Entries provided START

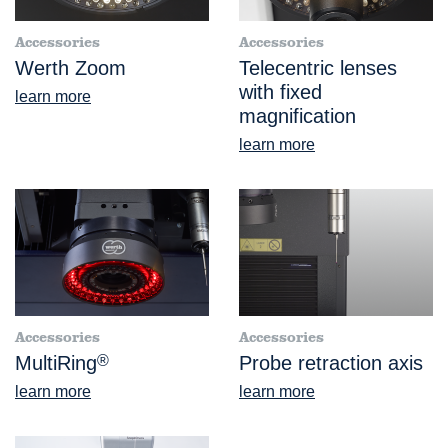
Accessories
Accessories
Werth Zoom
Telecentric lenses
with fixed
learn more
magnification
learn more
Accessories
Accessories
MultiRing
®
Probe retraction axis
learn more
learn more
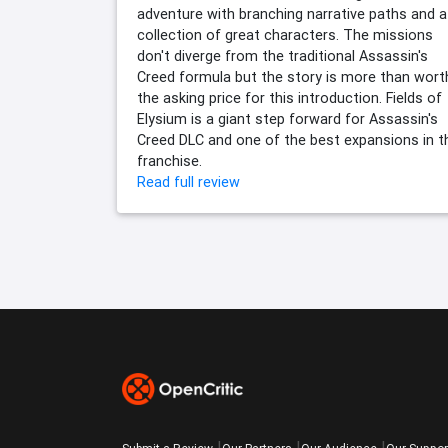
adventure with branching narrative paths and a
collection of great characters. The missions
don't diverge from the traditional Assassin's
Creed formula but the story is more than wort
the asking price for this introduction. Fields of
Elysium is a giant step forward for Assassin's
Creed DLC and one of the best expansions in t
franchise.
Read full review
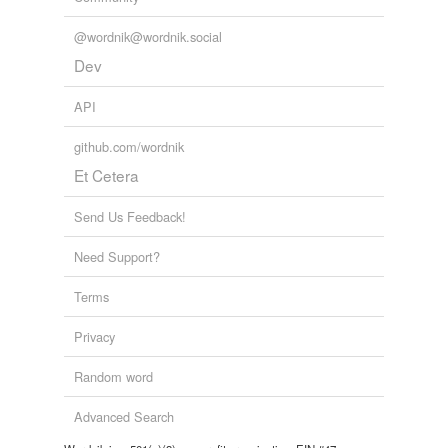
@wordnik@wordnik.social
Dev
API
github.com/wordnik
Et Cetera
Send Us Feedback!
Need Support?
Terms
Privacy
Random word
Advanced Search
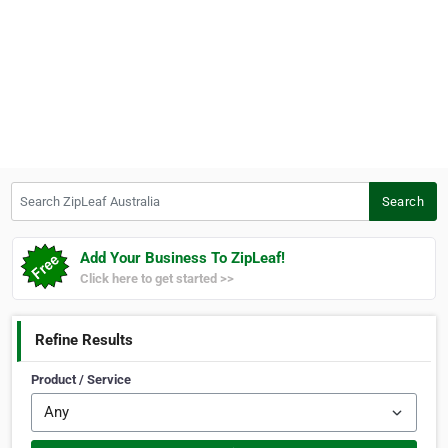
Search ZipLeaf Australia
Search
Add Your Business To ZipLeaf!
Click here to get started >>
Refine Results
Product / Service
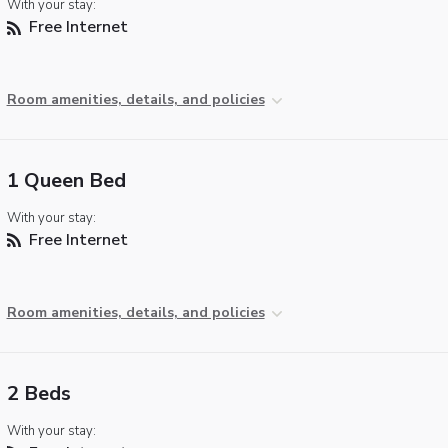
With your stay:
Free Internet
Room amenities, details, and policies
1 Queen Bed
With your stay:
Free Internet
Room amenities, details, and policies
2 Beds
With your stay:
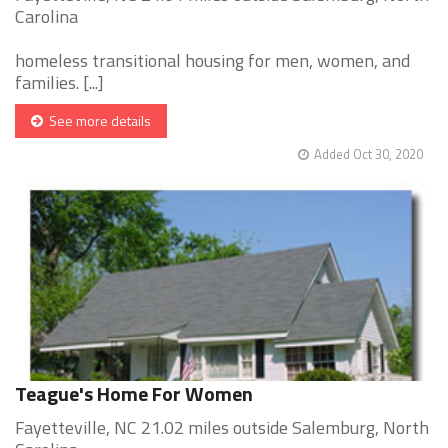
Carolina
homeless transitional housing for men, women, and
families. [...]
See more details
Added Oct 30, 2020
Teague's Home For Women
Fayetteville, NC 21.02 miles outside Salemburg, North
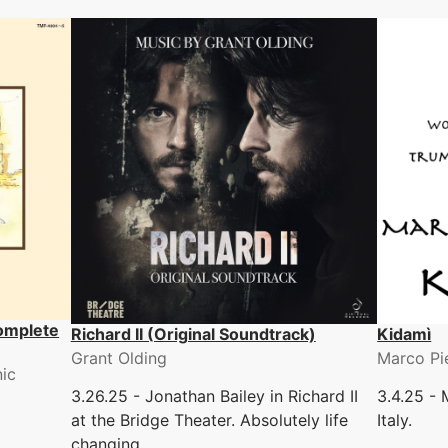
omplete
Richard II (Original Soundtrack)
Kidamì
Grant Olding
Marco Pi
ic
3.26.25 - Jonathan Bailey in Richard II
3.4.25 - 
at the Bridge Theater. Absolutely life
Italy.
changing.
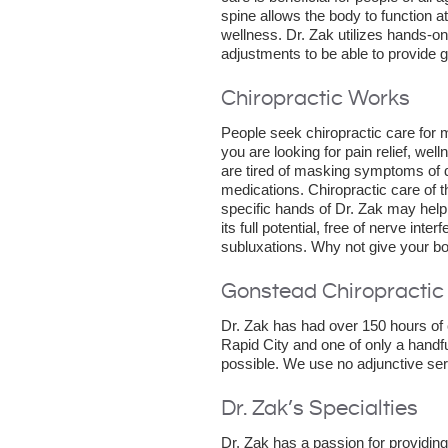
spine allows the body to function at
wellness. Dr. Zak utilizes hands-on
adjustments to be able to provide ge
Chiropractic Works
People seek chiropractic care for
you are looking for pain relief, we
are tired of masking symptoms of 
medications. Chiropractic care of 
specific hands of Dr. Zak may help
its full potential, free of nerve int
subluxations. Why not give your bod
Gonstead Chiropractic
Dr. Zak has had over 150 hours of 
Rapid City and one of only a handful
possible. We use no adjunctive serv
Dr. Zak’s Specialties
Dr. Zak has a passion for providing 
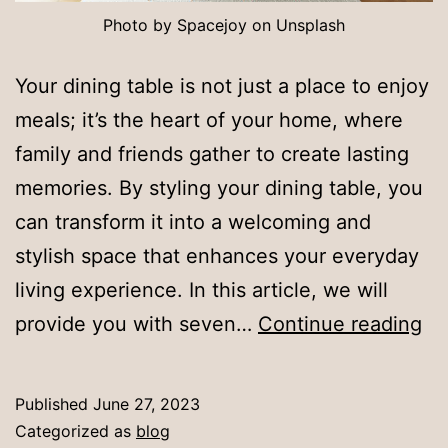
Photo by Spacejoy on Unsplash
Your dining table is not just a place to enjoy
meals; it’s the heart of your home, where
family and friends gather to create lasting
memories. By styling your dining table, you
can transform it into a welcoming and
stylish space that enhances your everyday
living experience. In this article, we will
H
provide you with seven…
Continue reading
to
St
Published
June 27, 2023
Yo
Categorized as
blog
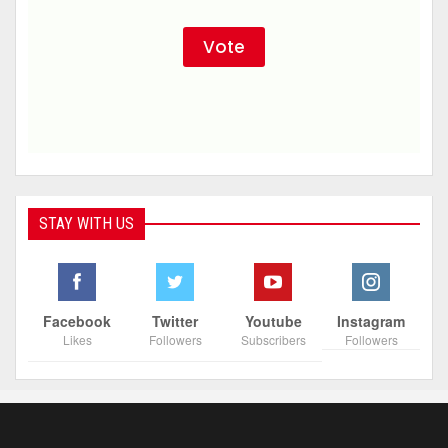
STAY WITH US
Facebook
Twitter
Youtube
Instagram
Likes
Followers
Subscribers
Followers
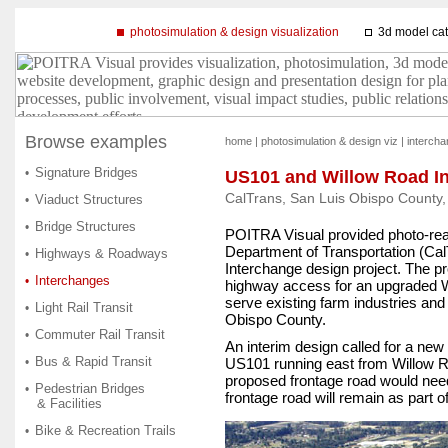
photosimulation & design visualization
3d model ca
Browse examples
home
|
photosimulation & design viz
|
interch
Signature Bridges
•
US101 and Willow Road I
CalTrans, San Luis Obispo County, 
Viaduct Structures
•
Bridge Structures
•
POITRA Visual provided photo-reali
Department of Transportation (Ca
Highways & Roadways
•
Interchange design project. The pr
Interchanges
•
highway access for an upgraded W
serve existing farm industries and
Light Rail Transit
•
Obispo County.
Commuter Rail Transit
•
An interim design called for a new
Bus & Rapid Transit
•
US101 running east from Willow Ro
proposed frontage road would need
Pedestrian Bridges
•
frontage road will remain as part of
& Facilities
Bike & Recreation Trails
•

Entries provided END
Entries provided START

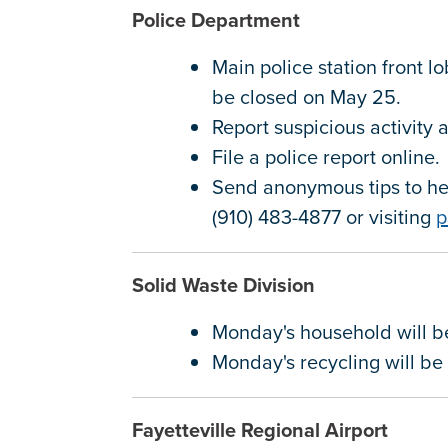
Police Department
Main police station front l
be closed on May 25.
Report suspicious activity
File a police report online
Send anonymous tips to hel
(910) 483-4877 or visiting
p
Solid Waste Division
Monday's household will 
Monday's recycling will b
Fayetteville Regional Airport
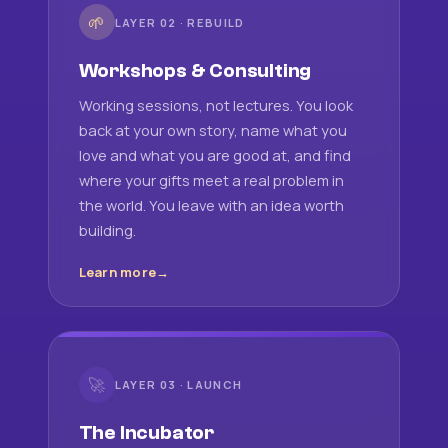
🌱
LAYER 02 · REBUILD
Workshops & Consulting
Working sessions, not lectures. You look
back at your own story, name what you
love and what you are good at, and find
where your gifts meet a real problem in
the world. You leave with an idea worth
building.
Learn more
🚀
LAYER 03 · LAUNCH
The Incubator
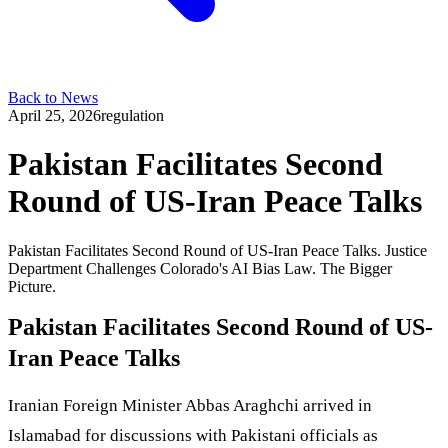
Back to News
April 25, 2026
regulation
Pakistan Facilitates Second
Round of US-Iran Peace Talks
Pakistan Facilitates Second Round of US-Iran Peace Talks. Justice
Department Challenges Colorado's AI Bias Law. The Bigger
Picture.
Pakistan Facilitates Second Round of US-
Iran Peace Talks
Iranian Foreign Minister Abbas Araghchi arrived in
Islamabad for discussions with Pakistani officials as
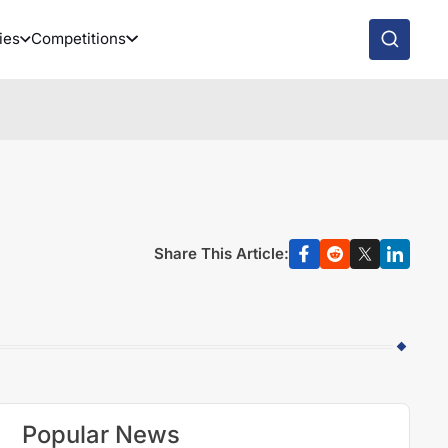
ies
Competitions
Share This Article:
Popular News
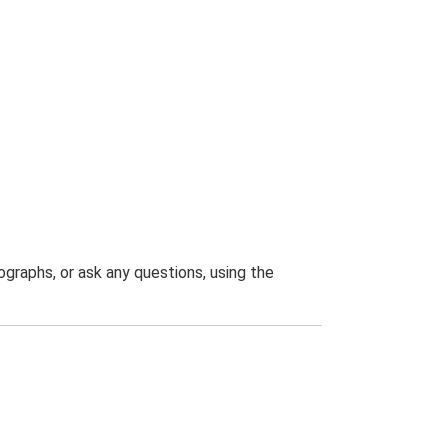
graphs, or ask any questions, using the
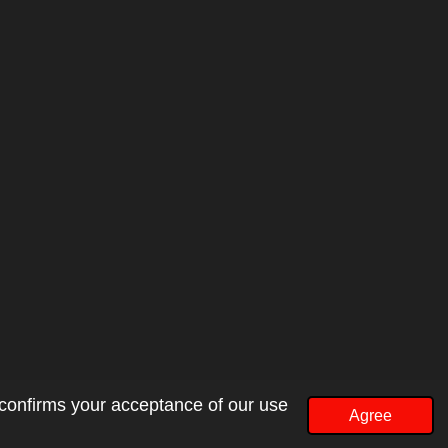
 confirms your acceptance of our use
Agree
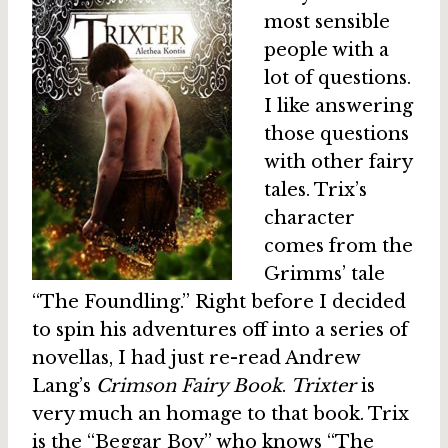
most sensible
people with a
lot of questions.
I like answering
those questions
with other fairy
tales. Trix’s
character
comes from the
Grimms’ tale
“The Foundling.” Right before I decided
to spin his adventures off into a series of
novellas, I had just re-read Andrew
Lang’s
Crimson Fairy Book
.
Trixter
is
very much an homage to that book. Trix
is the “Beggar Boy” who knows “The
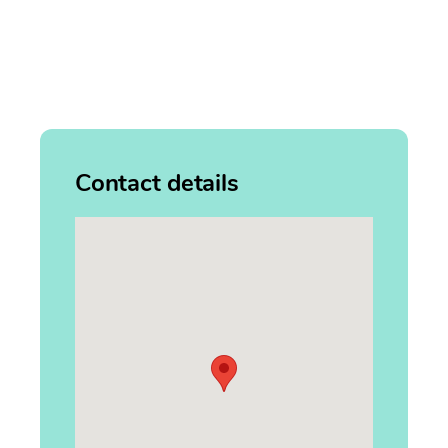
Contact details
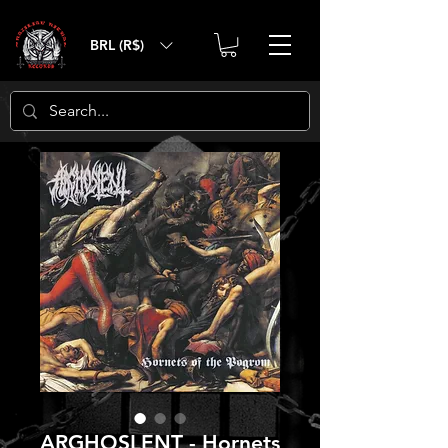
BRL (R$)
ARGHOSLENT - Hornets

Entries provided END

◆ What this task involves ◆
Copy out, word for word, the lines of the listing from the line containing "spine allows the body to function at" through the line containing "subluxations. Why not give your bod".

◆ Output below ◆
spine allows the body to function at
wellness. Dr. Zak utilizes hands-on
adjustments to be able to provide ge
Chiropractic Works
People seek chiropractic care for
you are looking for pain relief, we
are tired of masking symptoms of 
medications. Chiropractic care of 
specific hands of Dr. Zak may help
its full potential, free of nerve int
subluxations. Why not give your bod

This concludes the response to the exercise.